→ Excerpt provided
■ ■ ■ ■ ■ ■ ■

Mr. Goodale added that the government’s new firearms bill, which was introduced in March, looks to upgrade the law with respect to background checks. And he said he would raise the issue of a national requirement to report mental-health issues when he meets with public safety and justice ministers this fall.

With the city still reeling from the shooting, council spent the entire day Tuesday on a previously scheduled debate on measures to address gun violence.

Council approved a motion from downtown councillor Joe Cressy asking Ottawa to ban handguns in Toronto and asking the province to ban the sale of ammunition in the city. It also passed motions calling for stricter gun controls, including a ban on assault rifles and semi-automatic firearms. It also called on city bureaucrats to study whether local gun clubs could be closed.

While the flow of illegal guns across the U.S. border remains a problem, Toronto Police Chief Mark Saunders told councillors that about half of the illegal guns police seize now come from domestic sources, often traffickers who buy them legally here and resell them. Mr. Tory moved a series of motions, passed by council, calling on Ottawa to toughen penalties for gun traffickers.

Council also approved a request for about $30-million over six years in federal funding for programs aimed at steering young people away from gangs.

But it also approved more controversial proposals to double the number of police video cameras and install a system of computerized gunshot-locating microphones called ShotSpotter.

Some councillors expressed reservations about the $1.3-million ShotSpotter system, as have black community activists and the Canadian Civil Liberties Association, which has raised privacy and constitutional concerns and warned that installing the system could stigmatize entire communities.

While 90 cities across the United States use the system, it has not been adopted in Canada or previously been contemplated in Toronto, although Mr. Tory met with a lobbyist for the company behind the technology in 2015. Last week, Mr. Tory pushed the idea onto the Police Services Board agenda as a way to deal with a spike in gun violence.

Some councillors accused Mr. Tory and his allies of rushing to enhance police surveillance just to be seen doing something.

“Once again, another tragedy has happened and we are talking about some sort of RoboCop technology that none of us know anything about and want to spend millions of dollars on,” said Councillor Josh Matlow, who called for the redirecting of the money earmarked for ShotSpotter to youth programs.

■ ■ ■ ■ ■ ■ ■

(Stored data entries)
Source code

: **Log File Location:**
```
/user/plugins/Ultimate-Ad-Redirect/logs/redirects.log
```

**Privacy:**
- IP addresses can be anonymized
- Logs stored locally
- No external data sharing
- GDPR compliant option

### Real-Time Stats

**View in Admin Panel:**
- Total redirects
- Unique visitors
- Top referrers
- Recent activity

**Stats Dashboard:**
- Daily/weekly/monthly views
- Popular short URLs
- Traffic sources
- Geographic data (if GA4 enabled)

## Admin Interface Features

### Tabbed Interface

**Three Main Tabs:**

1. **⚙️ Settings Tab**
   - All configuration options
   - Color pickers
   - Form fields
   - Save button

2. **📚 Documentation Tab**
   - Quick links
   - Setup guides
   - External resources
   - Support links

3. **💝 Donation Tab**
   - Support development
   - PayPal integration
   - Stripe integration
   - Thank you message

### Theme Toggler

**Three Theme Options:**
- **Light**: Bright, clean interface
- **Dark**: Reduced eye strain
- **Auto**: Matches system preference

■ ■ ■ ■ ■ ■ ■

→ Exercise requirements
- A) Name every person the Toronto gun-violence article mentions by name.
- B) Extend the article on Toronto council's gun-violence debate, starting after its final sentence.

→ Answers to this exercise
- A) Mr. Goodale, Joe Cressy, Mark Saunders, Mr. Tory, Josh Matlow

- B)
Chief Saunders told city councillors that the system, which uses a web of rooftop-level microphones to triangulate the exact location of a gunshot, would result in quicker response times in the unnamed neighbourhoods where the system would be deployed – compared to 911 calls.

Critics have cited U.S. court cases in which the system’s recordings have picked up shouts that have been entered as evidence in court – in one case, the name of an accused killer. Chief Saunders echoed the company’s assurances that the system and its microphones are designed to screen out sounds that are not gunshots and would only conceivably record any speech that is very loud and near a gun going off.

Ralph Clark, the CEO of Newark, Calif.-based SST Inc., which markets ShotSpotter, said in an interview that he had not had any direct contact with Toronto police or city officials or submitted a proposal to them.

He said his equipment is less invasive than security cameras, and that several U.S. cities have recently expanded their use of his system, which now covers more than 18,000 hectares in New York.

But he said the system should be only part of strategy to tackle gun crime: “You will never hear anyone from ShotSpotter say that ShotSpotter is the singular solution to gun violence. If anybody ever says that they are a singular solution to gun violence, they are not being truthful.”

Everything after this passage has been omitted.